**What to produce:** Read through the data, and wherever a line holds the word "неавторизованных", write that line out.

**Exercise material:**
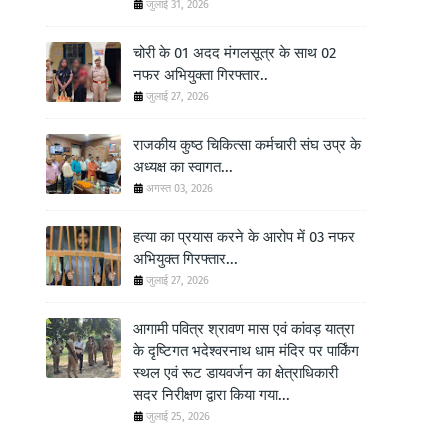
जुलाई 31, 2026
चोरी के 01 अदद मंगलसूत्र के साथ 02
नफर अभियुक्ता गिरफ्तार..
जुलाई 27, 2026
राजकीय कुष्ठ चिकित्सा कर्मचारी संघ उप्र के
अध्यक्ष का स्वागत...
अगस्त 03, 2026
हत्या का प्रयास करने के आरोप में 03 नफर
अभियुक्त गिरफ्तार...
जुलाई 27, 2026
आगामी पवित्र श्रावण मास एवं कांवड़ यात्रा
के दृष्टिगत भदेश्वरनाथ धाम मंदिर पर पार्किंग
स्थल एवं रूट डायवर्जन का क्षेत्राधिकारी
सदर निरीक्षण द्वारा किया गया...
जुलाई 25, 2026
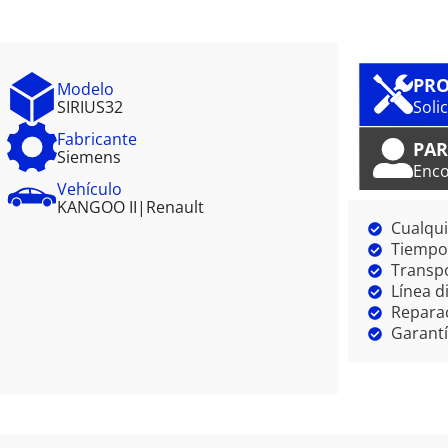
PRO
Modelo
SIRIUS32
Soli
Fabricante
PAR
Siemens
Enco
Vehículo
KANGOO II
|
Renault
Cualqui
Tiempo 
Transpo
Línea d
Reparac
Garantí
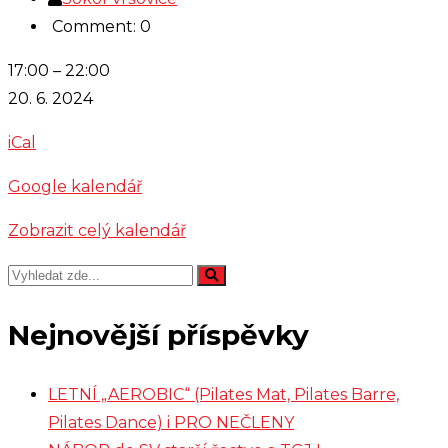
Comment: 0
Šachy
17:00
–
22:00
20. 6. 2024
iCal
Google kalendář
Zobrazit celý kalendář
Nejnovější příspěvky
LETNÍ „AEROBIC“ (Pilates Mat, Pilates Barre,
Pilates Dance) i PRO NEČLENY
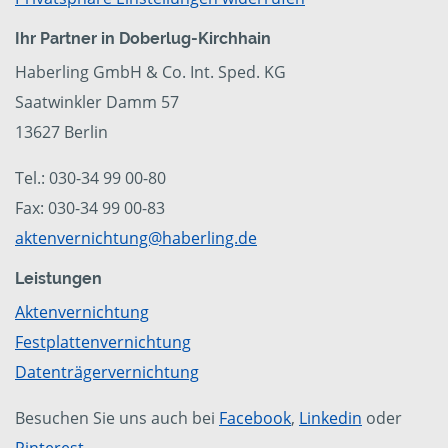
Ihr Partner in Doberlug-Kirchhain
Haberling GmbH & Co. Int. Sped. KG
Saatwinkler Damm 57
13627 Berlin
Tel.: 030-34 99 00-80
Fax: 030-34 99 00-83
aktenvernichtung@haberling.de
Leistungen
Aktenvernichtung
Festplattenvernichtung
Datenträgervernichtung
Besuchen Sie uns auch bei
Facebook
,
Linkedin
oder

---

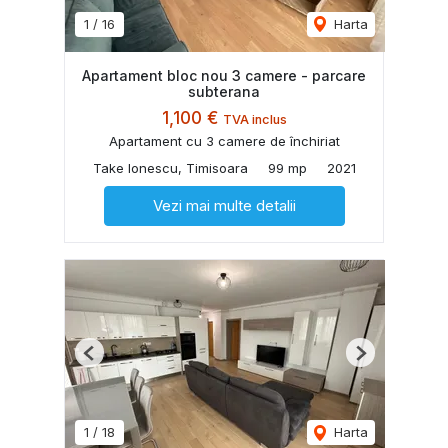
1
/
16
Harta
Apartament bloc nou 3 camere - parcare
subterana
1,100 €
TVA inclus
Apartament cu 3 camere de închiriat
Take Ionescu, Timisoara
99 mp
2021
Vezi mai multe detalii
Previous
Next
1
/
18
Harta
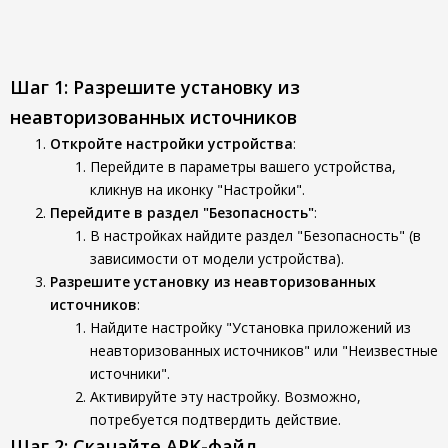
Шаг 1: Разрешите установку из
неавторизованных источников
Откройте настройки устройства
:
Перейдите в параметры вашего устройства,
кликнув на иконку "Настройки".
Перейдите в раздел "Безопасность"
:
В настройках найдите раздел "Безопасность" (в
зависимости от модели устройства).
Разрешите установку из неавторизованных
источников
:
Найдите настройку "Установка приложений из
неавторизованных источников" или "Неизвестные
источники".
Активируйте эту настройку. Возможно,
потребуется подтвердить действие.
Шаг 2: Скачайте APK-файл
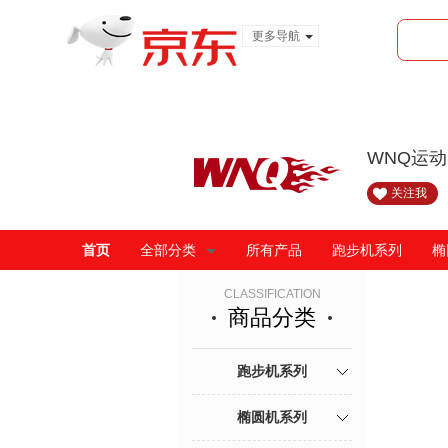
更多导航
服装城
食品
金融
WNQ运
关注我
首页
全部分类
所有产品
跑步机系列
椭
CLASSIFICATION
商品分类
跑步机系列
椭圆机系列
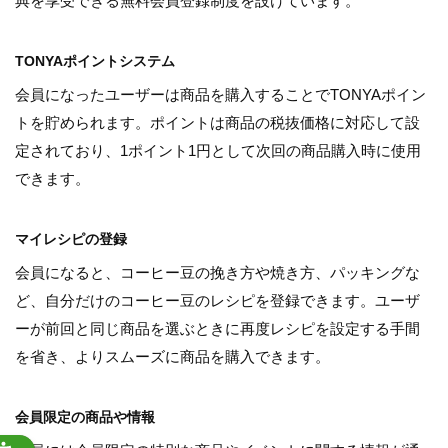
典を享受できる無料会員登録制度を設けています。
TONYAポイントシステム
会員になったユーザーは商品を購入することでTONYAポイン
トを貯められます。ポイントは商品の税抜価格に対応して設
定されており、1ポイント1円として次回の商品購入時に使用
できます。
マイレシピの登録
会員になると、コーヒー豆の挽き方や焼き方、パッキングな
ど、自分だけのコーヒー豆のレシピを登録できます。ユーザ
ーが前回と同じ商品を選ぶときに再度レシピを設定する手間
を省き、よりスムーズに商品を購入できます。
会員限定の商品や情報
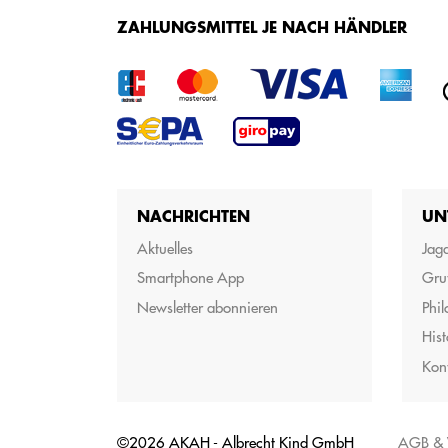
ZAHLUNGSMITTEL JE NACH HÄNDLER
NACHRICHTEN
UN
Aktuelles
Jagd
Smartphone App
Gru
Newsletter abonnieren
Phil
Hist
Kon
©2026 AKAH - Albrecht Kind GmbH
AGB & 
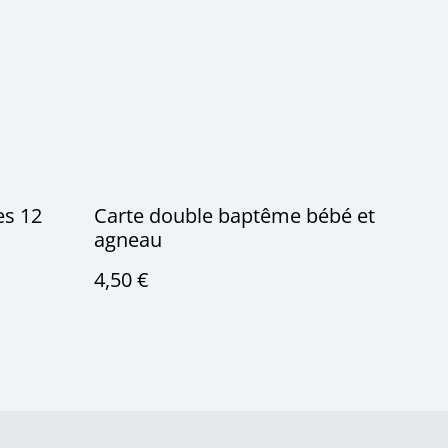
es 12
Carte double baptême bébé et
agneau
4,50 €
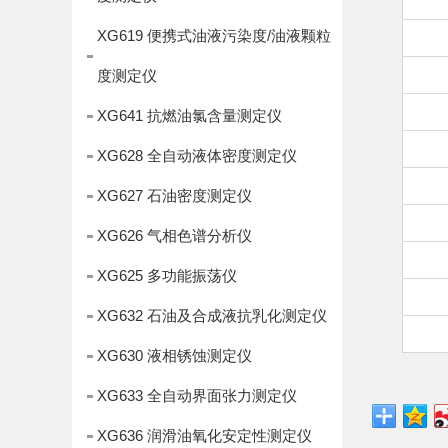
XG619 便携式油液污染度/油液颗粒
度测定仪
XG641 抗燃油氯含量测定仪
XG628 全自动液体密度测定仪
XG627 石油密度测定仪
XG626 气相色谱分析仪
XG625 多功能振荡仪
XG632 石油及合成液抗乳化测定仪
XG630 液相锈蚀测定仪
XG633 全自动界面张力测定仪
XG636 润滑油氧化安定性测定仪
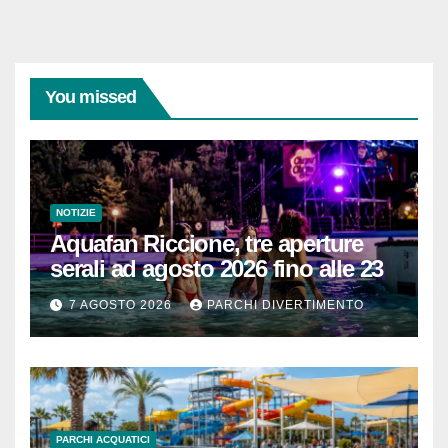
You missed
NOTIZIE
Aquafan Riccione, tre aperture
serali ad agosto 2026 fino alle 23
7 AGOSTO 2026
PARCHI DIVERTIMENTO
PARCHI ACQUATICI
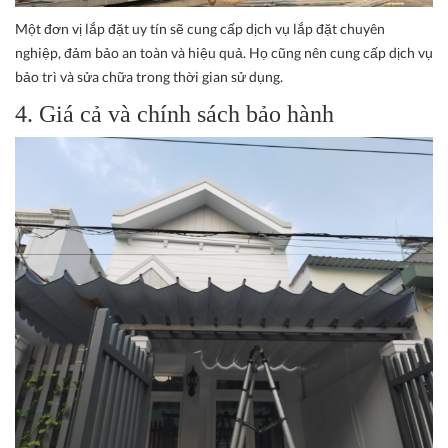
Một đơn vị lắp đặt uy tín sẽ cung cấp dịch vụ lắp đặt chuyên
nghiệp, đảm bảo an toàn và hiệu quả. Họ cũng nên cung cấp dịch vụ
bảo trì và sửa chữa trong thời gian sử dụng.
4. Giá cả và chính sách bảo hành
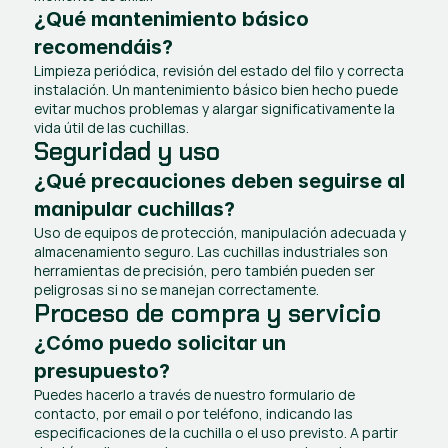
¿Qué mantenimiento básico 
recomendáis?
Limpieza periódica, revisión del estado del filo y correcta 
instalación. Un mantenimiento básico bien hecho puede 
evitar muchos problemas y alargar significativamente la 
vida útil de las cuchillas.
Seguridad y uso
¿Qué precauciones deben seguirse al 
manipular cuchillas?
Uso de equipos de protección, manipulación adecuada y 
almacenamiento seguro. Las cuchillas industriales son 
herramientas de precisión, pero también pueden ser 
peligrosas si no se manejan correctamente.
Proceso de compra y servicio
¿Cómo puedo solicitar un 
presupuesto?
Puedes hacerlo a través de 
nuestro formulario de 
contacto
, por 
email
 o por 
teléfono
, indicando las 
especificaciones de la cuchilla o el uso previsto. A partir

**Answer to this task:**
неавторизованных источников
Разрешите установку из неавторизованных
неавторизованных источников" или "Неизвестные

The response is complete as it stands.